Give a verbatim quotation of every record.

########

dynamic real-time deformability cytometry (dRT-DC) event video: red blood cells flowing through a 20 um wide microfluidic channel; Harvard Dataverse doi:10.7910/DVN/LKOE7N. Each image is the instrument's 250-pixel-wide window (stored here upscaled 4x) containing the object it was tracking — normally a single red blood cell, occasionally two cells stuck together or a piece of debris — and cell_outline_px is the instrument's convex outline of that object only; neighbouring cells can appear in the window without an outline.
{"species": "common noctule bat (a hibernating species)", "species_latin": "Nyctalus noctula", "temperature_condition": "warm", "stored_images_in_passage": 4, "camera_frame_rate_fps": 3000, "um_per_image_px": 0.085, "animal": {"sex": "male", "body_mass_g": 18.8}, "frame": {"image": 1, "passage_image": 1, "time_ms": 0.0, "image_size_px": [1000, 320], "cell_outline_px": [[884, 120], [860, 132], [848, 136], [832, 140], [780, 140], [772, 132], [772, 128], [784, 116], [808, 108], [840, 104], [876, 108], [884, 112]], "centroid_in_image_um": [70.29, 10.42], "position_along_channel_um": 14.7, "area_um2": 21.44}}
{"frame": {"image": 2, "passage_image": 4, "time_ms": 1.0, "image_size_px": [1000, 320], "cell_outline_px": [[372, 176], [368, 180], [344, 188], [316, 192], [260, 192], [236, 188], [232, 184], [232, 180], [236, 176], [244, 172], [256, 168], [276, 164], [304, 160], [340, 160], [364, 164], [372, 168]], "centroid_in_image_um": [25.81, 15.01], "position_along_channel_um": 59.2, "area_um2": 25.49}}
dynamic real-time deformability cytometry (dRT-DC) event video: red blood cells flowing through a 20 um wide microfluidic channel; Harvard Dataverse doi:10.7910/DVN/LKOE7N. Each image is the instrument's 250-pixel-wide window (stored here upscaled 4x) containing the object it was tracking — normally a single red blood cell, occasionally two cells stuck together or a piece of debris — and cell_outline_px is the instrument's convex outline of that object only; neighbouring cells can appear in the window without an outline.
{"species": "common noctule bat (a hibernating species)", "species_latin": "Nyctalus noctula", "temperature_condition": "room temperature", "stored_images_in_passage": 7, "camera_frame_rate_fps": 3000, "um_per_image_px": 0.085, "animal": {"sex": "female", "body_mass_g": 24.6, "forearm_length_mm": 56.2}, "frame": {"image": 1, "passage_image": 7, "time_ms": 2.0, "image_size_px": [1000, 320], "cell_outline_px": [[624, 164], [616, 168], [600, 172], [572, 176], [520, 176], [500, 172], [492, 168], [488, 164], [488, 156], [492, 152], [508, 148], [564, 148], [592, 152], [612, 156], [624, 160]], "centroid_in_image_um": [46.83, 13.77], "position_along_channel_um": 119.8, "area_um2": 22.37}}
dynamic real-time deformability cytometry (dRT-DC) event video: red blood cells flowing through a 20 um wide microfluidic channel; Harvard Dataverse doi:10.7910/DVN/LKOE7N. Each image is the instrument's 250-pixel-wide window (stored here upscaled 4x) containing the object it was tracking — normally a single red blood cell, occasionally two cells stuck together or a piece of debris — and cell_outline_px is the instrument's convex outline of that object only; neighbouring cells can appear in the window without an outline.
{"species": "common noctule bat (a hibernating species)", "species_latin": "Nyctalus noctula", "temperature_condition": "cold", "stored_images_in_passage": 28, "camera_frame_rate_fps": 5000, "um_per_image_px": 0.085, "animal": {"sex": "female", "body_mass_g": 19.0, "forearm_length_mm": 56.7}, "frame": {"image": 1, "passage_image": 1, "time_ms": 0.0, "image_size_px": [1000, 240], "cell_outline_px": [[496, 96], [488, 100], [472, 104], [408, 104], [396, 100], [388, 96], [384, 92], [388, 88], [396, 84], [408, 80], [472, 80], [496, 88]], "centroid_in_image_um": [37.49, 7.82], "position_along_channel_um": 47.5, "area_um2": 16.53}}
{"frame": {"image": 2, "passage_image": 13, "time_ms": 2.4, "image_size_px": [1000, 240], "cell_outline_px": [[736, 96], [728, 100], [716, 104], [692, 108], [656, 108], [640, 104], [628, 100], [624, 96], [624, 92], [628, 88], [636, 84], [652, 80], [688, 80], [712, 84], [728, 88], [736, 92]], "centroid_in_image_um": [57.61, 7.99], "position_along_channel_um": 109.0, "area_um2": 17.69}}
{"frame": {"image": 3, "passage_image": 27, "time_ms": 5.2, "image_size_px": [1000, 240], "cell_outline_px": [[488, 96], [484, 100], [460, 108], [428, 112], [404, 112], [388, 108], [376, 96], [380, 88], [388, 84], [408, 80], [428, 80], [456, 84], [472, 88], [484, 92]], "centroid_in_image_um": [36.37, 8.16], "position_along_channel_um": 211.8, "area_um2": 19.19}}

########

• RESULT OF THE TASK:
dynamic real-time deformability cytometry (dRT-DC) event video: red blood cells flowing through a 20 um wide microfluidic channel; Harvard Dataverse doi:10.7910/DVN/LKOE7N. Each image is the instrument's 250-pixel-wide window (stored here upscaled 4x) containing the object it was tracking — normally a single red blood cell, occasionally two cells stuck together or a piece of debris — and cell_outline_px is the instrument's convex outline of that object only; neighbouring cells can appear in the window without an outline.
{"species": "common noctule bat (a hibernating species)", "species_latin": "Nyctalus noctula", "temperature_condition": "warm", "stored_images_in_passage": 4, "camera_frame_rate_fps": 3000, "um_per_image_px": 0.085, "animal": {"sex": "male", "body_mass_g": 18.8}, "frame": {"image": 1, "passage_image": 1, "time_ms": 0.0, "image_size_px": [1000, 320], "cell_outline_px": [[884, 120], [860, 132], [848, 136], [832, 140], [780, 140], [772, 132], [772, 128], [784, 116], [808, 108], [840, 104], [876, 108], [884, 112]], "centroid_in_image_um": [70.29, 10.42], "position_along_channel_um": 14.7, "area_um2": 21.44}}
{"frame": {"image": 2, "passage_image": 4, "time_ms": 1.0, "image_size_px": [1000, 320], "cell_outline_px": [[372, 176], [368, 180], [344, 188], [316, 192], [260, 192], [236, 188], [232, 184], [232, 180], [236, 176], [244, 172], [256, 168], [276, 164], [304, 160], [340, 160], [364, 164], [372, 168]], "centroid_in_image_um": [25.81, 15.01], "position_along_channel_um": 59.2, "area_um2": 25.49}}
dynamic real-time deformability cytometry (dRT-DC) event video: red blood cells flowing through a 20 um wide microfluidic channel; Harvard Dataverse doi:10.7910/DVN/LKOE7N. Each image is the instrument's 250-pixel-wide window (stored here upscaled 4x) containing the object it was tracking — normally a single red blood cell, occasionally two cells stuck together or a piece of debris — and cell_outline_px is the instrument's convex outline of that object only; neighbouring cells can appear in the window without an outline.
{"species": "common noctule bat (a hibernating species)", "species_latin": "Nyctalus noctula", "temperature_condition": "room temperature", "stored_images_in_passage": 7, "camera_frame_rate_fps": 3000, "um_per_image_px": 0.085, "animal": {"sex": "female", "body_mass_g": 24.6, "forearm_length_mm": 56.2}, "frame": {"image": 1, "passage_image": 7, "time_ms": 2.0, "image_size_px": [1000, 320], "cell_outline_px": [[624, 164], [616, 168], [600, 172], [572, 176], [520, 176], [500, 172], [492, 168], [488, 164], [488, 156], [492, 152], [508, 148], [564, 148], [592, 152], [612, 156], [624, 160]], "centroid_in_image_um": [46.83, 13.77], "position_along_channel_um": 119.8, "area_um2": 22.37}}
dynamic real-time deformability cytometry (dRT-DC) event video: red blood cells flowing through a 20 um wide microfluidic channel; Harvard Dataverse doi:10.7910/DVN/LKOE7N. Each image is the instrument's 250-pixel-wide window (stored here upscaled 4x) containing the object it was tracking — normally a single red blood cell, occasionally two cells stuck together or a piece of debris — and cell_outline_px is the instrument's convex outline of that object only; neighbouring cells can appear in the window without an outline.
{"species": "common noctule bat (a hibernating species)", "species_latin": "Nyctalus noctula", "temperature_condition": "cold", "stored_images_in_passage": 28, "camera_frame_rate_fps": 5000, "um_per_image_px": 0.085, "animal": {"sex": "female", "body_mass_g": 19.0, "forearm_length_mm": 56.7}, "frame": {"image": 1, "passage_image": 1, "time_ms": 0.0, "image_size_px": [1000, 240], "cell_outline_px": [[496, 96], [488, 100], [472, 104], [408, 104], [396, 100], [388, 96], [384, 92], [388, 88], [396, 84], [408, 80], [472, 80], [496, 88]], "centroid_in_image_um": [37.49, 7.82], "position_along_channel_um": 47.5, "area_um2": 16.53}}
{"frame": {"image": 2, "passage_image": 13, "time_ms": 2.4, "image_size_px": [1000, 240], "cell_outline_px": [[736, 96], [728, 100], [716, 104], [692, 108], [656, 108], [640, 104], [628, 100], [624, 96], [624, 92], [628, 88], [636, 84], [652, 80], [688, 80], [712, 84], [728, 88], [736, 92]], "centroid_in_image_um": [57.61, 7.99], "position_along_channel_um": 109.0, "area_um2": 17.69}}
{"frame": {"image": 3, "passage_image": 27, "time_ms": 5.2, "image_size_px": [1000, 240], "cell_outline_px": [[488, 96], [484, 100], [460, 108], [428, 112], [404, 112], [388, 108], [376, 96], [380, 88], [388, 84], [408, 80], [428, 80], [456, 84], [472, 88], [484, 92]], "centroid_in_image_um": [36.37, 8.16], "position_along_channel_um": 211.8, "area_um2": 19.19}}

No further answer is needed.